=== EXERCISE GOAL ===
One number is the whole answer: the tally of lines in the records that include the word "Société".

[Collected data entries]

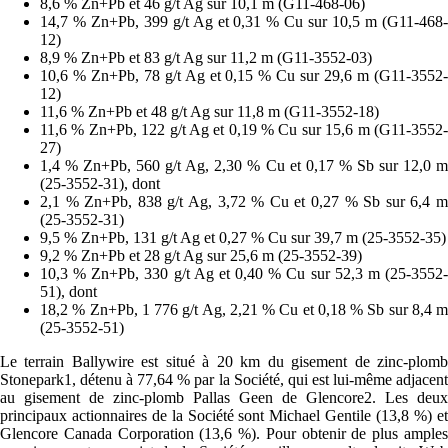
8,6 % Zn+Pb et 46 g/t Ag sur 10,1 m (G11-468-06)
14,7 % Zn+Pb, 399 g/t Ag et 0,31 % Cu sur 10,5 m (G11-468-
12)
8,9 % Zn+Pb et 83 g/t Ag sur 11,2 m (G11-3552-03)
10,6 % Zn+Pb, 78 g/t Ag et 0,15 % Cu sur 29,6 m (G11-3552-
12)
11,6 % Zn+Pb et 48 g/t Ag sur 11,8 m (G11-3552-18)
11,6 % Zn+Pb, 122 g/t Ag et 0,19 % Cu sur 15,6 m (G11-3552-
27)
1,4 % Zn+Pb, 560 g/t Ag, 2,30 % Cu et 0,17 % Sb sur 12,0 m
(25-3552-31), dont
2,1 % Zn+Pb, 838 g/t Ag, 3,72 % Cu et 0,27 % Sb sur 6,4 m
(25-3552-31)
9,5 % Zn+Pb, 131 g/t Ag et 0,27 % Cu sur 39,7 m (25-3552-35)
9,2 % Zn+Pb et 28 g/t Ag sur 25,6 m (25-3552-39)
10,3 % Zn+Pb, 330 g/t Ag et 0,40 % Cu sur 52,3 m (25-3552-
51), dont
18,2 % Zn+Pb, 1 776 g/t Ag, 2,21 % Cu et 0,18 % Sb sur 8,4 m
(25-3552-51)
Le terrain Ballywire est situé à 20 km du gisement de zinc-plomb
Stonepark1, détenu à 77,64 % par la Société, qui est lui-même adjacent
au gisement de zinc-plomb Pallas Geen de Glencore2. Les deux
principaux actionnaires de la Société sont Michael Gentile (13,8 %) et
Glencore Canada Corporation (13,6 %). Pour obtenir de plus amples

=== RESULT BELOW ===
2